Beyond primary advice lie several other sorts. There is no point me defining them to you. Consumers will not care anyway. Paul Lewis gives an interesting talk in which he demonstrates that depolarisation – the last big general bit of regulation – changed the number of different types of adviser from three – independent or tied or non – to 4,731.
The RDR will increase even that insane situation geometrically. Paul calls this process “complexification”. It is a key strategy of the banks. If you complexify enough, consumers become so confused they can easily be taken advantage of.
Instead of all this, the RDR should go back to basics and focus on getting a clear gap in consumers’ and retailers’ minds between what is advice and what is just selling without regard to suitability.
Instead, the FSA, having created the specific concept of advice, as being a process where responsibility for any decision moves from the buyer to the seller, (caveat emptor becomes caveat vendor if you give advice) has utterly failed to promote or support that difference as being of value.
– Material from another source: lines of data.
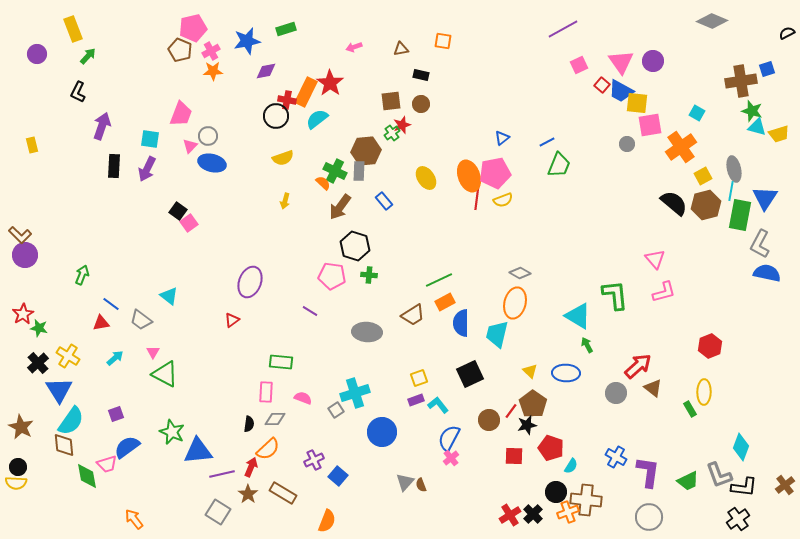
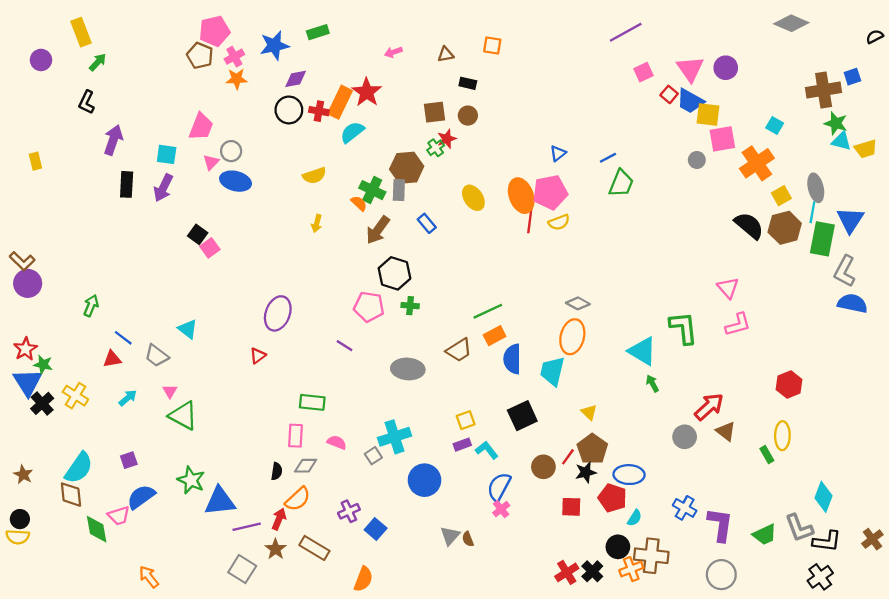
black circle: (276, 116) -> (289, 110), moved
blue ellipse: (566, 373) -> (629, 475), moved
blue triangle: (59, 390) -> (28, 382), moved
brown star: (21, 427) -> (23, 475), size x0.7

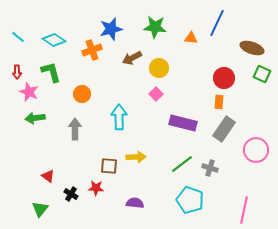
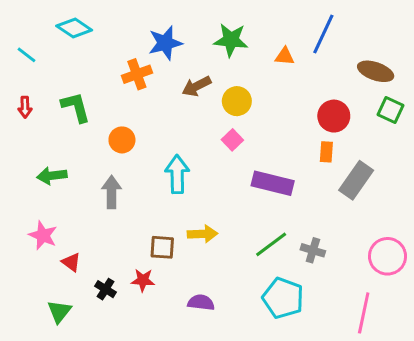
cyan diamond: (54, 40) -> (74, 28), moved
pink star: (29, 92) -> (43, 235), moved
gray rectangle: (224, 129) -> (356, 180), moved
pink circle: (256, 150) -> (388, 256), moved

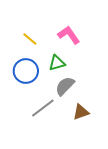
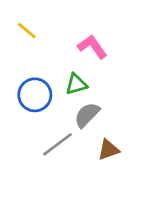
yellow line: (30, 39) -> (27, 31), moved

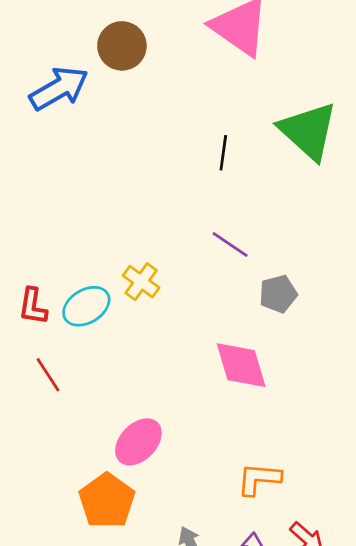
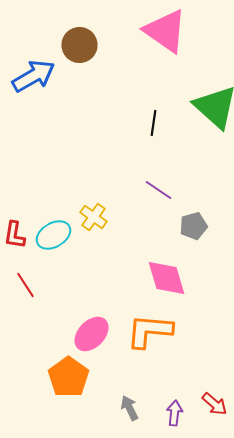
orange L-shape: (259, 479) -> (150, 331), moved, size x1.4

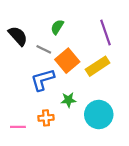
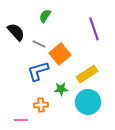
green semicircle: (57, 27) -> (45, 16), moved
yellow rectangle: (98, 66) -> (87, 74), moved
pink line: (18, 127) -> (21, 120), moved

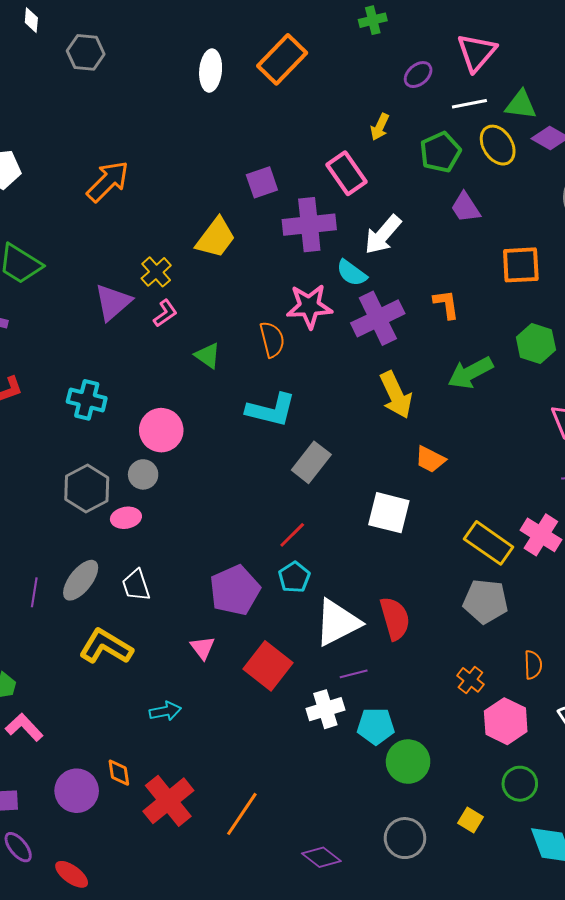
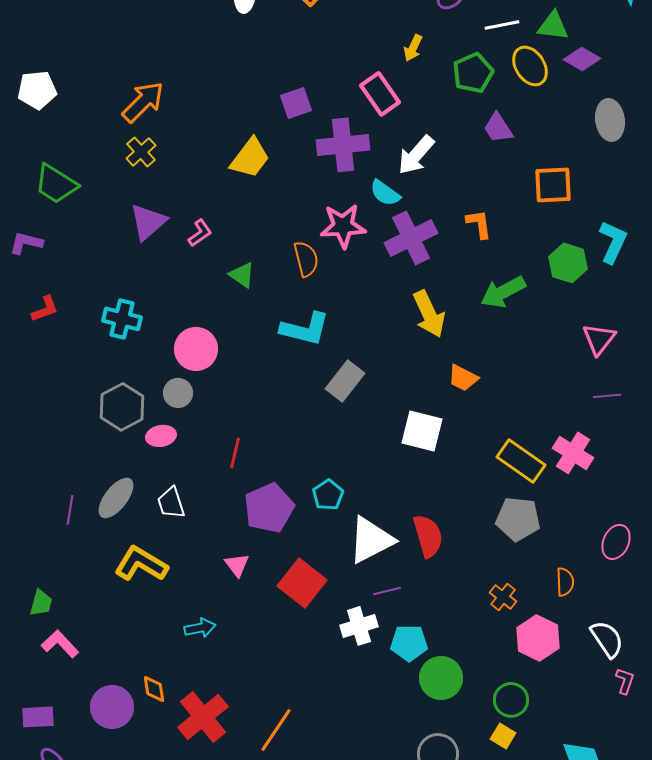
yellow cross: (156, 272) -> (141, 152), moved
red line: (292, 535) -> (235, 453), moved, turned -32
green circle: (520, 784) -> (511, 700), moved

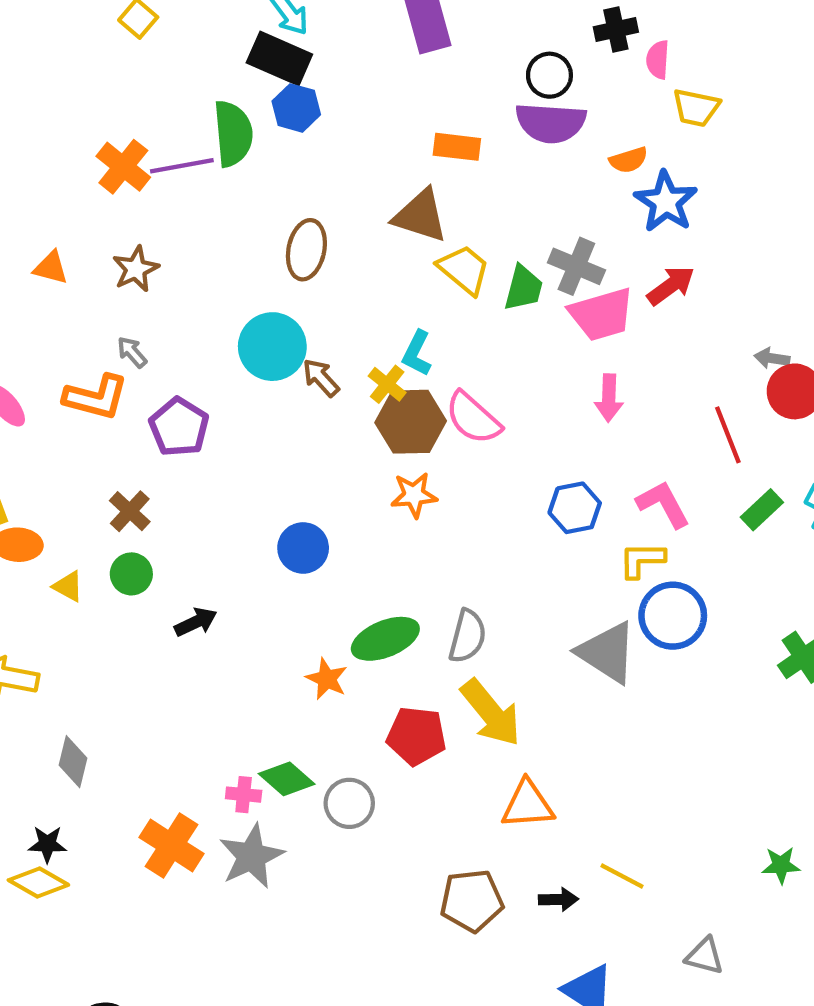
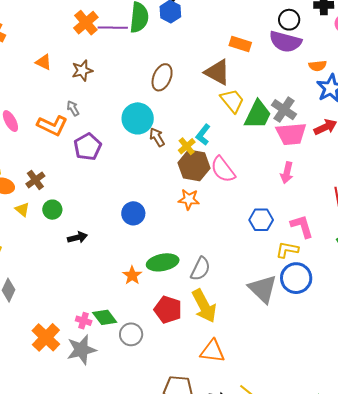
green trapezoid: (523, 288) -> (258, 115), size x1.4
brown cross: (130, 511) -> (35, 180), moved

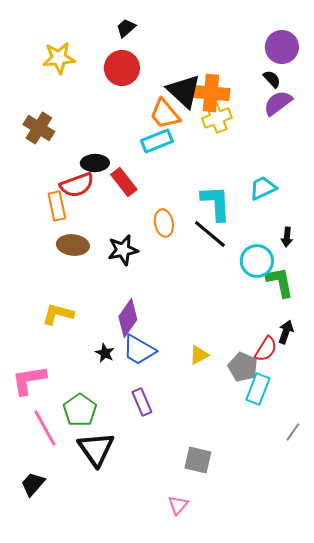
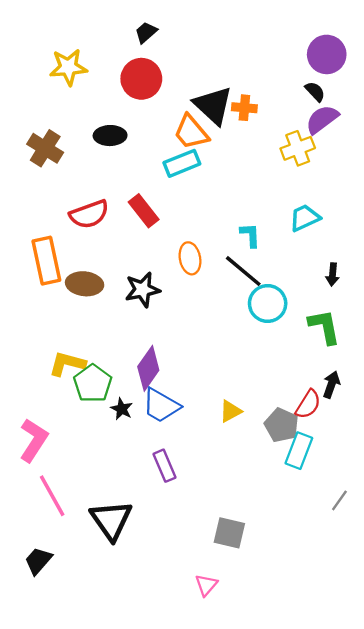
orange cross: (211, 93) -> (244, 108), size x0.6
yellow cross: (217, 118) -> (298, 148), moved
black ellipse: (95, 163) -> (110, 136), moved
cyan L-shape: (216, 203) -> (250, 235), size x0.6
orange rectangle: (57, 206) -> (46, 261), moved, size x1.4
cyan circle: (257, 261) -> (268, 303), moved
pink L-shape: (29, 380) -> (34, 440), turned 132
green pentagon: (80, 410) -> (93, 383), moved

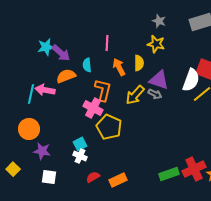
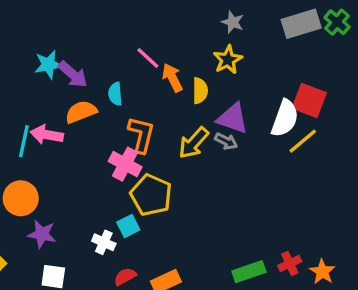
pink line: (107, 43) -> (148, 58), turned -49
yellow star: (156, 44) -> (228, 60), turned 30
orange arrow: (119, 67) -> (172, 78), moved
cyan square: (80, 144) -> (128, 226), moved
red cross: (194, 169) -> (290, 263), size x0.6

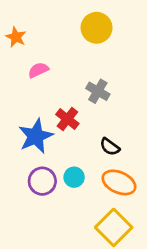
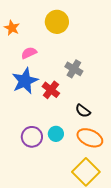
yellow circle: (97, 28) -> (57, 22), moved
blue star: (36, 136) -> (25, 81), moved

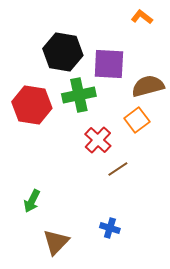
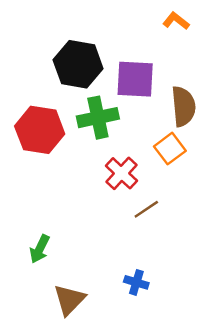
brown semicircle: (148, 86) -> (183, 106), turned 100

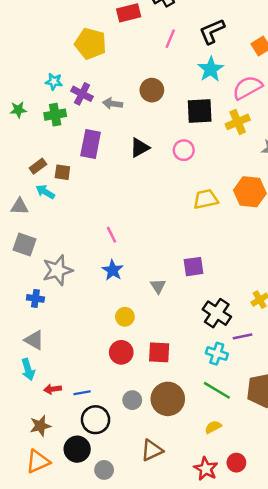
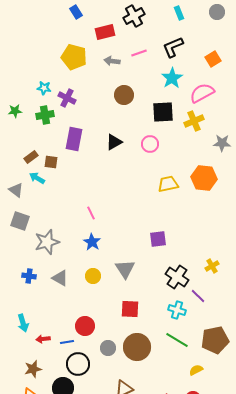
pink line: (170, 39) -> (139, 53), turned 49
gray arrow: (113, 104) -> (112, 61), moved
gray triangle: (20, 207) -> (16, 190), turned 35
gray triangle: (158, 286) -> (125, 269), moved, size x1.5
blue cross: (35, 298) -> (29, 276), moved
yellow circle: (125, 317) -> (93, 276), moved
purple line: (243, 336) -> (198, 296), turned 56
gray triangle: (34, 340) -> (60, 278), moved
red circle: (121, 352) -> (85, 326), moved
yellow semicircle: (213, 427) -> (196, 370), moved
It has left advice unvalued in the eyes of all but the wisest of consumers.
This was once the only borderline in retail financial services regulation. The clearest evidence of how irrelevant that border has become – is in the title “generic advice” as chosen by the Treasury for the review it asked Otto Thoresen to do. In FSA terms that is a regulatory breach.
“Advice” is specific, it is: “Mrs Smith you should do this.” If I say that and I am wrong, I pay before the ombudsman. When I say: “Mrs Smith a lot of people like you might think of this”, that is information. If it is wrong, I do not pay. That is why Otto clearly states in the first bold print he uses in his review: “The service can be more accurately described as providing information or guidance to people”.
The irony in the RDR is that it is the regulator’s failure to police that one line between advice and selling without responsibility and thus ensure that regulated advice is seen as being different and valuable, that is the cause of broken. If you cannot enforce one border, so that even people as well educated as Treasury ministers understand it is logic, how can you enforce the dozens envisaged within the RDR?
The first step needed for advice to flourish in scale and quality is for the FSA to promote one key truth. “If you buy with advice you are far better off than if you buy without it.” Only once the value of advice has been re-established can it withstand, in the mass market, the many changes for the better envisaged in the RDR. The RDR should be stalled until that is done. Thank you.